Work task
Go over the data below and say how many lines hold the word "human". Only the number is needed.

Information shown

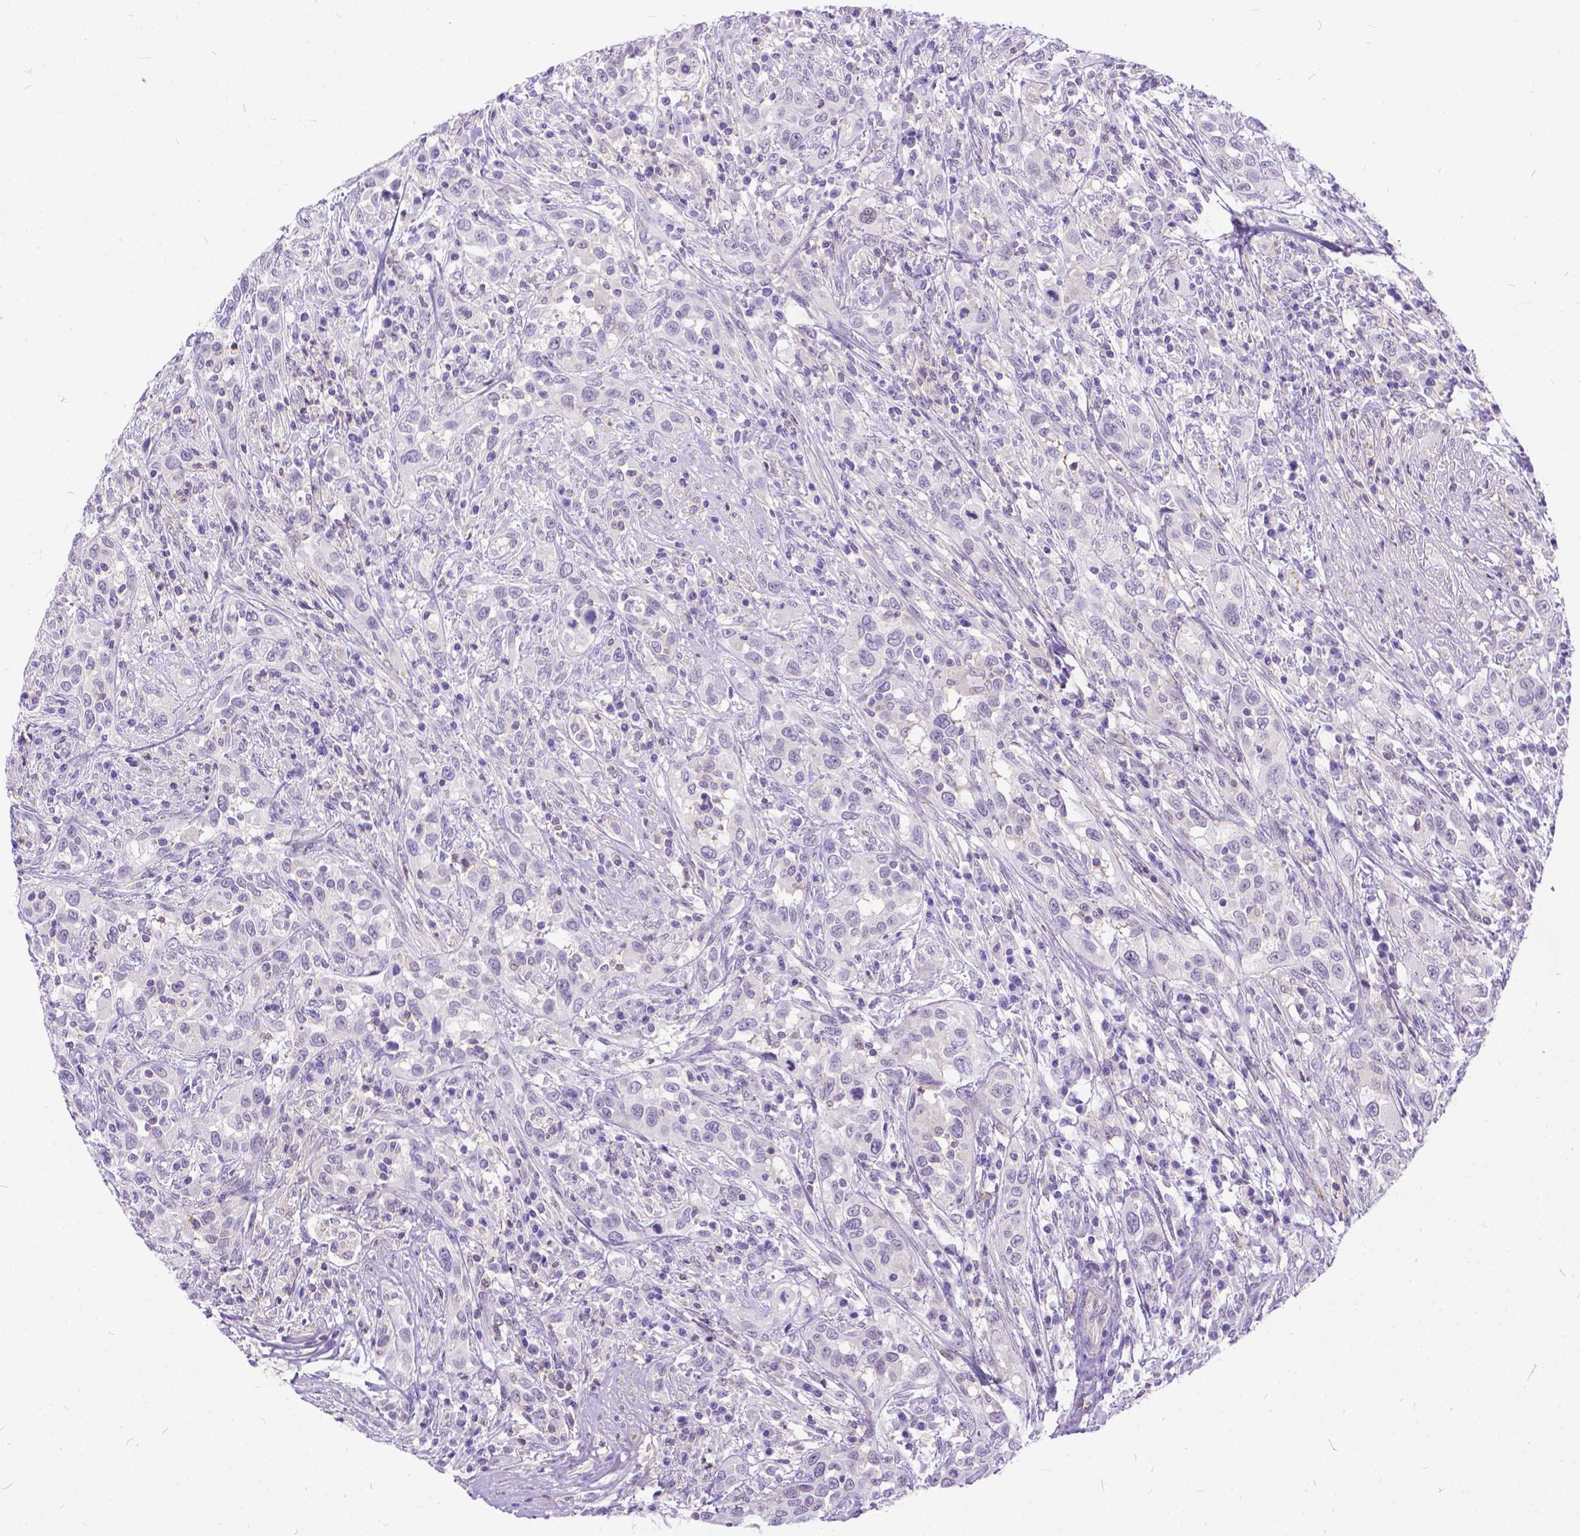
{"staining": {"intensity": "negative", "quantity": "none", "location": "none"}, "tissue": "urothelial cancer", "cell_type": "Tumor cells", "image_type": "cancer", "snomed": [{"axis": "morphology", "description": "Urothelial carcinoma, NOS"}, {"axis": "morphology", "description": "Urothelial carcinoma, High grade"}, {"axis": "topography", "description": "Urinary bladder"}], "caption": "A histopathology image of human urothelial cancer is negative for staining in tumor cells.", "gene": "TMEM169", "patient": {"sex": "female", "age": 64}}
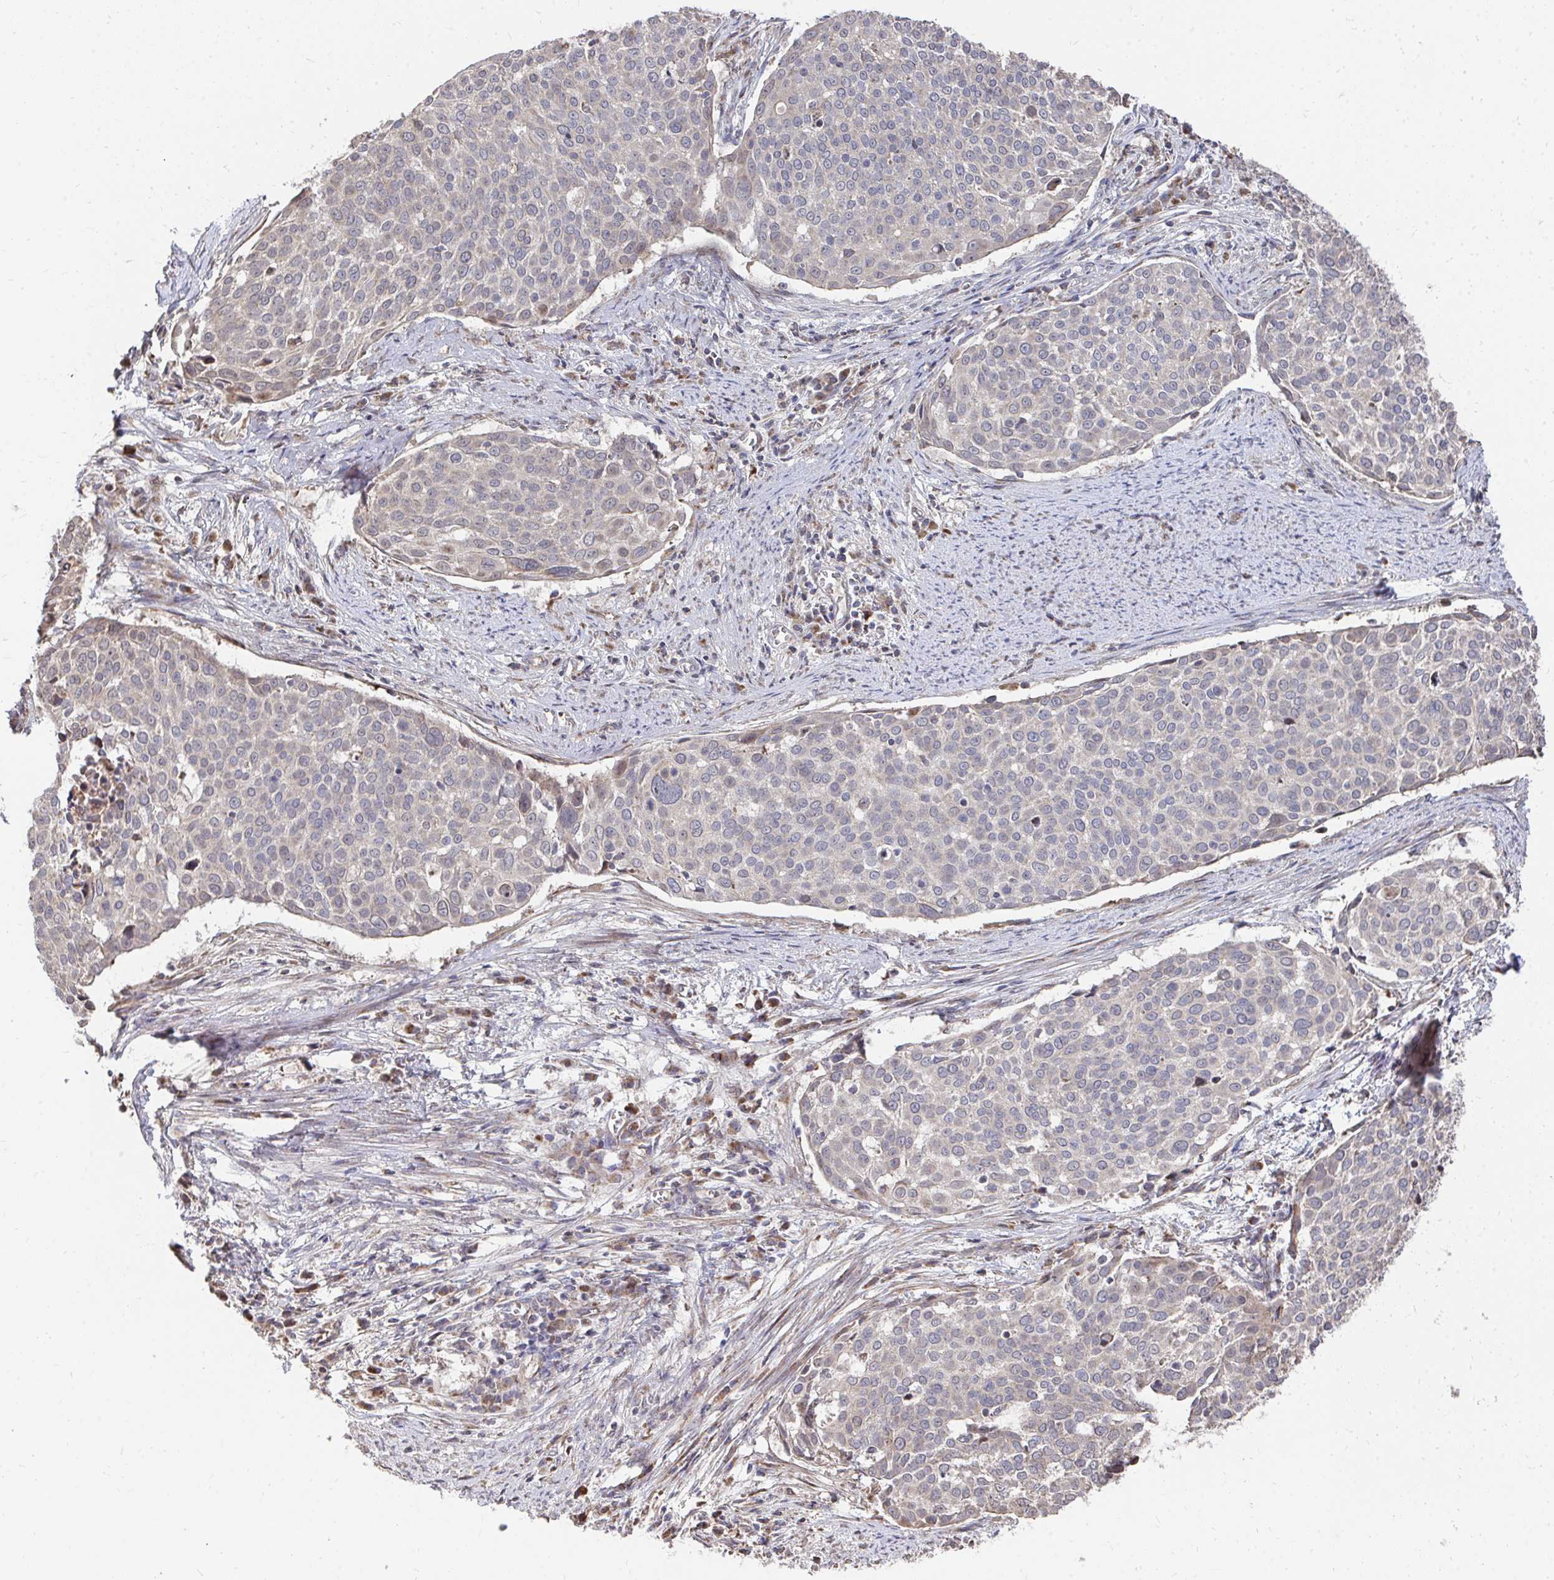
{"staining": {"intensity": "weak", "quantity": "<25%", "location": "cytoplasmic/membranous"}, "tissue": "cervical cancer", "cell_type": "Tumor cells", "image_type": "cancer", "snomed": [{"axis": "morphology", "description": "Squamous cell carcinoma, NOS"}, {"axis": "topography", "description": "Cervix"}], "caption": "This is an immunohistochemistry (IHC) photomicrograph of human squamous cell carcinoma (cervical). There is no positivity in tumor cells.", "gene": "FAM89A", "patient": {"sex": "female", "age": 39}}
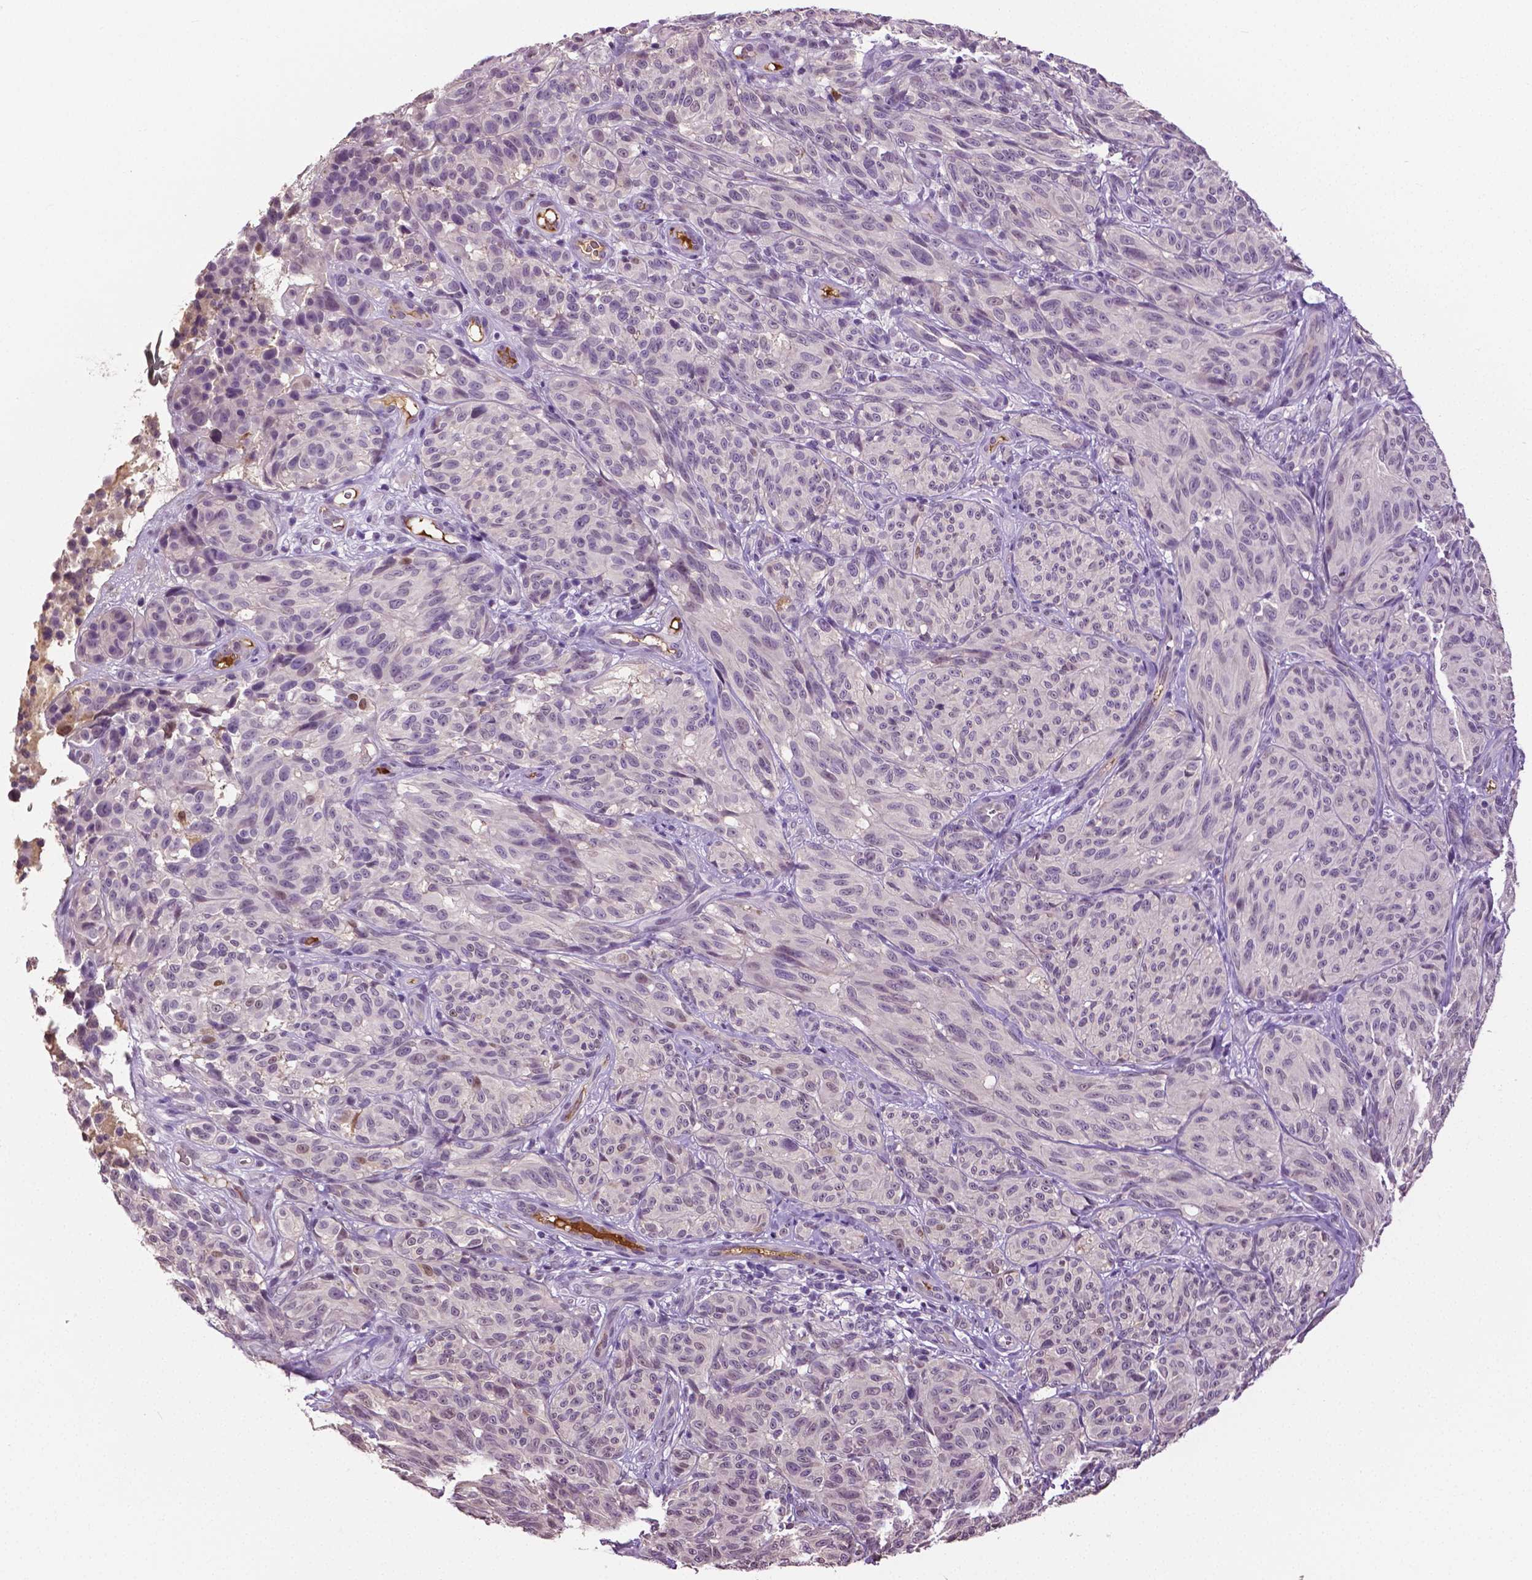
{"staining": {"intensity": "negative", "quantity": "none", "location": "none"}, "tissue": "melanoma", "cell_type": "Tumor cells", "image_type": "cancer", "snomed": [{"axis": "morphology", "description": "Malignant melanoma, NOS"}, {"axis": "topography", "description": "Skin"}], "caption": "Protein analysis of malignant melanoma shows no significant positivity in tumor cells.", "gene": "PTPN5", "patient": {"sex": "female", "age": 85}}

Result of the task
2